Ao todo, mais de 120 profissionais da GE Transportation no Brasil, Estados Unidos, Rússia e Índia estão envolvidos no projeto de nacionalização da Evolution ES43BBi. Paralelamente, segundo estimativa da fabricante, de 10 a 15 novos fornecedores, entre empresas nacionais e globais, devem se juntar à cadeia de suprimentos da GE visando atender ao cronograma de nacionalização do novo modelo de locomotiva.

“O projeto de nacionalização da Evolution ES43BBi segue um formato diferente dos demais projetos que realizamos nos últimos anos”, explica João Luiz Rezende, gerente de Projetos da GE Transportation, comparando o processo atual com o de nacionalização dos modelos Dash 9 e AC44. “Estamos iniciando o projeto atual do zero, o que significa que estamos integrando diferentes tecnologias e diversificando nossa lista de fornecedores a fim de atender às especificidades do planejamento estabelecido e, paralelamente, entregar ao mercado um modelo inovador e com grandes diferenciais tecnológicos”, complementa.

Para expandir sua cadeia de suprimentos, a GE tem buscado parcerias com alguns de seus fornecedores globais, porém ainda sem atuação no mercado ferroviário brasileiro, e com empresas nacionais com atuação em outros segmentos, como mineração e petróleo e gás. Para essas empresas, a entrada no mercado ferroviário garante estabilidade e competitividade para o caso de haver flutuações ou incertezas em seus mercados primários, pontua Rezende.

Plano de nacionalização de locomotiva Dash 9 é concluído

Em paralelo à inclusão da Evolution ES43BBi no Finame, a GE Transportation também anuncia a conclusão do Plano de Nacionalização da locomotiva Dash 9, modelo que também circula em ferrovias de bitola métrica. Com isto, hoje a máquina possui índice de nacionalização superior de 60% , portanto acima do requerido pelo BNDES.

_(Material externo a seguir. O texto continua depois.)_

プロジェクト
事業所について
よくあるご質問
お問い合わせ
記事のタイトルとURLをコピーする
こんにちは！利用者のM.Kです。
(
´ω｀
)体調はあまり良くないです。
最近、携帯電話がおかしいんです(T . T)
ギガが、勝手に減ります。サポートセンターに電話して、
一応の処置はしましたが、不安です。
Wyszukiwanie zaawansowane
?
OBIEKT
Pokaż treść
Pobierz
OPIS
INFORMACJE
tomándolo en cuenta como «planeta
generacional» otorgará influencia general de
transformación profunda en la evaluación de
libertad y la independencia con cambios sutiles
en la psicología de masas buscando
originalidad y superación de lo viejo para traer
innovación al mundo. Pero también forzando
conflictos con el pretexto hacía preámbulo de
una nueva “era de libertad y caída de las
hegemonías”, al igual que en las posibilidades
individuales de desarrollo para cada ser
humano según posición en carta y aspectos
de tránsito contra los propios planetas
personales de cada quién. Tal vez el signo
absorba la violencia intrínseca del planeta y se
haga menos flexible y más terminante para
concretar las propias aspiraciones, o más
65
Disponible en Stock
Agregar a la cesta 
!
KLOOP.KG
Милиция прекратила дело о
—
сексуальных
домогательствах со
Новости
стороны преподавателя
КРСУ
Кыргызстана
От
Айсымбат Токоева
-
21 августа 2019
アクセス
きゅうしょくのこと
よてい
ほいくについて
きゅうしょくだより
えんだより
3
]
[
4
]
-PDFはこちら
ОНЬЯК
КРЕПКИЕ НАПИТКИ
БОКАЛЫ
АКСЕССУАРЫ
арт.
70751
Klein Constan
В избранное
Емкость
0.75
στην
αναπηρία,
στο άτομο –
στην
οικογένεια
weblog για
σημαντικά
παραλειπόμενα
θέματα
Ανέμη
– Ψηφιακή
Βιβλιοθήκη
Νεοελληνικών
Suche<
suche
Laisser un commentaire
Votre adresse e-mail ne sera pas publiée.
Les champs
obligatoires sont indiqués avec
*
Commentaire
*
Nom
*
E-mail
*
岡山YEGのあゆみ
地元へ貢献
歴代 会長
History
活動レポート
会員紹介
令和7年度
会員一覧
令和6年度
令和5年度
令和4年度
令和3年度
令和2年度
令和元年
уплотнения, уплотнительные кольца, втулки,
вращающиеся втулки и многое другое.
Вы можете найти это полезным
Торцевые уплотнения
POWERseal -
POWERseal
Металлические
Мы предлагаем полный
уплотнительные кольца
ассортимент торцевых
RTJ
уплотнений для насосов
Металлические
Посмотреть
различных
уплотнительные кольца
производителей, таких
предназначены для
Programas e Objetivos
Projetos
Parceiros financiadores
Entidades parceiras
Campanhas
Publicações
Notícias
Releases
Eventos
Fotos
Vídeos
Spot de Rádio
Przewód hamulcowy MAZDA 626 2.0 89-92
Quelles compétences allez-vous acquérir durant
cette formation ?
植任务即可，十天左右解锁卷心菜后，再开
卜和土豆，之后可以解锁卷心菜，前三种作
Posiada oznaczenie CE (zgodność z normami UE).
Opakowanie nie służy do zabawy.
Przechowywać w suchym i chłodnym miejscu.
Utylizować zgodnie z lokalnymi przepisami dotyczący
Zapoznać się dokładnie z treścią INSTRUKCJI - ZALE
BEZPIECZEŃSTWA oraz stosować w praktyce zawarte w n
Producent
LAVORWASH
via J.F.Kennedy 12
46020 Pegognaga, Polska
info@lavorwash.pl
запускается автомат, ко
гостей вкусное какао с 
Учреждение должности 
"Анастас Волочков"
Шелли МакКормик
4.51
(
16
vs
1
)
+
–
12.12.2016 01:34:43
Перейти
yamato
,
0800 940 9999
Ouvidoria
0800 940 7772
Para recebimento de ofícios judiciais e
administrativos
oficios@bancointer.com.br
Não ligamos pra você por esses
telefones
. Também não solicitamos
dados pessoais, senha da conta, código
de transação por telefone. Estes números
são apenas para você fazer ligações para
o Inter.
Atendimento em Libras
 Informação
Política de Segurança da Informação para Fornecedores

“O cronograma de nacionalização da Dash 9 previa a entrega do modelo com o índice solicitado pelo BNDES em dezembro de 2015, mas conseguimos nos antecipar ao planejamento inicial a fim de, a partir deste ano, focar nossas atenções inteiramente no processo de nacionalização da Evolution ES43BBi, agora em curso”, explica João Luiz Rezende. “Resumidamente, um projeto que havíamos planejado em três fases conseguimos entregar em somente duas”, detalha.

Para se antecipar ao planejamento previsto, a GE Transportation ampliou parcerias já existentes com diferentes fornecedores brasileiros, assim diversificando os componentes entregues por cada um de seus mais de 60 parceiros locais.

“A conclusão de mais um projeto de nacionalização reforça o papel da GE como um desenvolvedor da cadeia produtiva local e como um dos players que está liderando o processo de transformação da indústria do país, que caminha para ser um polo de produção no segmento ferroviário”, celebra Rogério Mendonça.